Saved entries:
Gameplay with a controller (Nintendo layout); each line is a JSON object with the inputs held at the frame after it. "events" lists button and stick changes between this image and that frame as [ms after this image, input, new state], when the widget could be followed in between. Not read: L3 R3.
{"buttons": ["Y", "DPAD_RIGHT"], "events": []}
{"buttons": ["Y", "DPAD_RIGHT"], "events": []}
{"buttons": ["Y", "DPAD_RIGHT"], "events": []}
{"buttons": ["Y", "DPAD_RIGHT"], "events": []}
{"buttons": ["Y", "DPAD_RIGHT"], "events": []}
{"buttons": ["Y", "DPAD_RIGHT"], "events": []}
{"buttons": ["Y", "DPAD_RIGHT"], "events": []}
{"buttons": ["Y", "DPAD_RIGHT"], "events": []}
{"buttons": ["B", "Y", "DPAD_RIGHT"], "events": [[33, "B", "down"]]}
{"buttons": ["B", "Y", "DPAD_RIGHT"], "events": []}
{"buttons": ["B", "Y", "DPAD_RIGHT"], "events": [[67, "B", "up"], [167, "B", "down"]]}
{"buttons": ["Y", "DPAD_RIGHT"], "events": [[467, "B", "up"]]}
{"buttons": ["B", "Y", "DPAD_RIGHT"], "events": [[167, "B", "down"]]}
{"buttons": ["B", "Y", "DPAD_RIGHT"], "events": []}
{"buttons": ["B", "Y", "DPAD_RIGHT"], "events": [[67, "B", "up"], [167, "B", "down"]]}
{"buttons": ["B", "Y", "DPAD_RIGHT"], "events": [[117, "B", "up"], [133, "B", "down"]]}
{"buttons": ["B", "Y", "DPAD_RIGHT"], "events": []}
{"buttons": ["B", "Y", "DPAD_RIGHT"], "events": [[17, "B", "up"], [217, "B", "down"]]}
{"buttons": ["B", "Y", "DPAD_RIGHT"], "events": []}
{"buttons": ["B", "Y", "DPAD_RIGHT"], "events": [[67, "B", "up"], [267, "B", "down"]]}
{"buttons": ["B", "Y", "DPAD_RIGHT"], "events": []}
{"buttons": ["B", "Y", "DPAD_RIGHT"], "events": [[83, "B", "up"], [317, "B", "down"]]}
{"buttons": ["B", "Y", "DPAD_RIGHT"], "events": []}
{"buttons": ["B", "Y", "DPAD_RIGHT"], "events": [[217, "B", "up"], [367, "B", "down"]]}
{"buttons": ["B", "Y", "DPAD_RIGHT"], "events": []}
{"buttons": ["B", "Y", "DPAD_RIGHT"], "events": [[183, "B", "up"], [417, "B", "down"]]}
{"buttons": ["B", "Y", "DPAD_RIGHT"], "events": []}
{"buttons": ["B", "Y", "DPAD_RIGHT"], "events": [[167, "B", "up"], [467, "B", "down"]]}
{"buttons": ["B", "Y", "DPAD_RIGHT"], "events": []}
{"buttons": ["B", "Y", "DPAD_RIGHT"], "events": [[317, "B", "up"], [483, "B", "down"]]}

### TASK TO CARRY OUT
Line by line, retype the data exactly as written.

### REPLY
Gameplay with a controller (Nintendo layout); each line is a JSON object with the inputs held at the frame after it. "events" lists button and stick changes between this image and that frame as [ms after this image, input, new state], when the widget could be followed in between. Not read: L3 R3.
{"buttons": ["Y", "DPAD_RIGHT"], "events": []}
{"buttons": ["Y", "DPAD_RIGHT"], "events": []}
{"buttons": ["Y", "DPAD_RIGHT"], "events": []}
{"buttons": ["Y", "DPAD_RIGHT"], "events": []}
{"buttons": ["Y", "DPAD_RIGHT"], "events": []}
{"buttons": ["Y", "DPAD_RIGHT"], "events": []}
{"buttons": ["Y", "DPAD_RIGHT"], "events": []}
{"buttons": ["Y", "DPAD_RIGHT"], "events": []}
{"buttons": ["B", "Y", "DPAD_RIGHT"], "events": [[33, "B", "down"]]}
{"buttons": ["B", "Y", "DPAD_RIGHT"], "events": []}
{"buttons": ["B", "Y", "DPAD_RIGHT"], "events": [[67, "B", "up"], [167, "B", "down"]]}
{"buttons": ["Y", "DPAD_RIGHT"], "events": [[467, "B", "up"]]}
{"buttons": ["B", "Y", "DPAD_RIGHT"], "events": [[167, "B", "down"]]}
{"buttons": ["B", "Y", "DPAD_RIGHT"], "events": []}
{"buttons": ["B", "Y", "DPAD_RIGHT"], "events": [[67, "B", "up"], [167, "B", "down"]]}
{"buttons": ["B", "Y", "DPAD_RIGHT"], "events": [[117, "B", "up"], [133, "B", "down"]]}
{"buttons": ["B", "Y", "DPAD_RIGHT"], "events": []}
{"buttons": ["B", "Y", "DPAD_RIGHT"], "events": [[17, "B", "up"], [217, "B", "down"]]}
{"buttons": ["B", "Y", "DPAD_RIGHT"], "events": []}
{"buttons": ["B", "Y", "DPAD_RIGHT"], "events": [[67, "B", "up"], [267, "B", "down"]]}
{"buttons": ["B", "Y", "DPAD_RIGHT"], "events": []}
{"buttons": ["B", "Y", "DPAD_RIGHT"], "events": [[83, "B", "up"], [317, "B", "down"]]}
{"buttons": ["B", "Y", "DPAD_RIGHT"], "events": []}
{"buttons": ["B", "Y", "DPAD_RIGHT"], "events": [[217, "B", "up"], [367, "B", "down"]]}
{"buttons": ["B", "Y", "DPAD_RIGHT"], "events": []}
{"buttons": ["B", "Y", "DPAD_RIGHT"], "events": [[183, "B", "up"], [417, "B", "down"]]}
{"buttons": ["B", "Y", "DPAD_RIGHT"], "events": []}
{"buttons": ["B", "Y", "DPAD_RIGHT"], "events": [[167, "B", "up"], [467, "B", "down"]]}
{"buttons": ["B", "Y", "DPAD_RIGHT"], "events": []}
{"buttons": ["B", "Y", "DPAD_RIGHT"], "events": [[317, "B", "up"], [483, "B", "down"]]}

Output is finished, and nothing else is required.